Personalizm nie formułuje konkretnego zbioru procedur czy reguł do bezpośredniego zastosowania we wspólnocie. Personalizm to niejako styl życia organizacji. To pewna postawa, którą musi przejawiać nie tylko każda pojedyncza osoba w organizacji, ale i cała organizacja. Można powiedzieć, że to jest swego rodzaju klimat, albo duch panujący w organizacji. Powiemy, że organizacja jest personalistyczna, jeżeli „żyje” takimi wartościami, jeżeli są one dla niej naturalne.
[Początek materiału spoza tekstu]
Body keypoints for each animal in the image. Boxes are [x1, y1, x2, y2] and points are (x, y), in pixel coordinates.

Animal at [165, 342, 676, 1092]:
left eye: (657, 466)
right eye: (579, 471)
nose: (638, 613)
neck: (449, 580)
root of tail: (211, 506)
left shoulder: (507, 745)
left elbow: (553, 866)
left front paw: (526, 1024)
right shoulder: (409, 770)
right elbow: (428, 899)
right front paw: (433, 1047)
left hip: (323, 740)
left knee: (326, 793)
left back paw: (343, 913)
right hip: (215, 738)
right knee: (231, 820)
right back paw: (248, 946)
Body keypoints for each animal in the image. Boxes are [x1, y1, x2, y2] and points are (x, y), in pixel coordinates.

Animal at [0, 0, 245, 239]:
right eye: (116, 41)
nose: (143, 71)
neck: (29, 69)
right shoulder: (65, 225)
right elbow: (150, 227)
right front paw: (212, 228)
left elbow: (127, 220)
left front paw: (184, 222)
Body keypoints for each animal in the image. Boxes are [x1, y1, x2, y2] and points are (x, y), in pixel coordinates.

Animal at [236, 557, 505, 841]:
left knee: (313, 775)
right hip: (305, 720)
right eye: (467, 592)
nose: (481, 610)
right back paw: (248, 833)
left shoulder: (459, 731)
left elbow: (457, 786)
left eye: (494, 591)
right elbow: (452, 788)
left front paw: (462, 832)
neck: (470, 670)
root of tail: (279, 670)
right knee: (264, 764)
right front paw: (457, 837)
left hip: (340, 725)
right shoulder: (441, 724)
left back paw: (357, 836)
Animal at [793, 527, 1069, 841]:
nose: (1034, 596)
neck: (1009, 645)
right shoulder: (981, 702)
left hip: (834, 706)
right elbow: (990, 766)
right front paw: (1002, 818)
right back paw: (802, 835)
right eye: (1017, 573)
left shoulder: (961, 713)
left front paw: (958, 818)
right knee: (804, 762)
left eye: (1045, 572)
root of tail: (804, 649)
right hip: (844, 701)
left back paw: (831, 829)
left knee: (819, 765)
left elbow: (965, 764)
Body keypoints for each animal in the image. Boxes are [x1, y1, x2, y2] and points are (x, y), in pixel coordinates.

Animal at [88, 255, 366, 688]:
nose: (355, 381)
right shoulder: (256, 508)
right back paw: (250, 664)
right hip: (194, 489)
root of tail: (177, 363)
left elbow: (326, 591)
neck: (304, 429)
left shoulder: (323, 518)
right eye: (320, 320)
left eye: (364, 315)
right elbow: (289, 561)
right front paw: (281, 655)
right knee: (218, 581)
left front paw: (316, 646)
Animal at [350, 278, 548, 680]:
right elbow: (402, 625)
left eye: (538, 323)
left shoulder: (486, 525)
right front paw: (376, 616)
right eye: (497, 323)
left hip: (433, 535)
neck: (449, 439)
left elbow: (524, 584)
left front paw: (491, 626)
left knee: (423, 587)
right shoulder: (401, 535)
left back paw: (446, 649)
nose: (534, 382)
Takiej postawy nie da się zadekretować, wprowadzić odgórnie. Nie da się zrobić szkolenia, które w ciągu krótkiego czasu wyjaśni zasady działania personalistycznego i wymusi ich stosowanie. Budowanie organizacji personalistycznej musi być procesem i to w wielu przypadkach dość długim. Wymaga ono często stopniowej, ale konsekwentnej zmiany wielu nawyków. Trzeba to robić bardzo małymi krokami, ale konsekwentnie, stopniowo budując świadomość, wartości i dobre praktyki.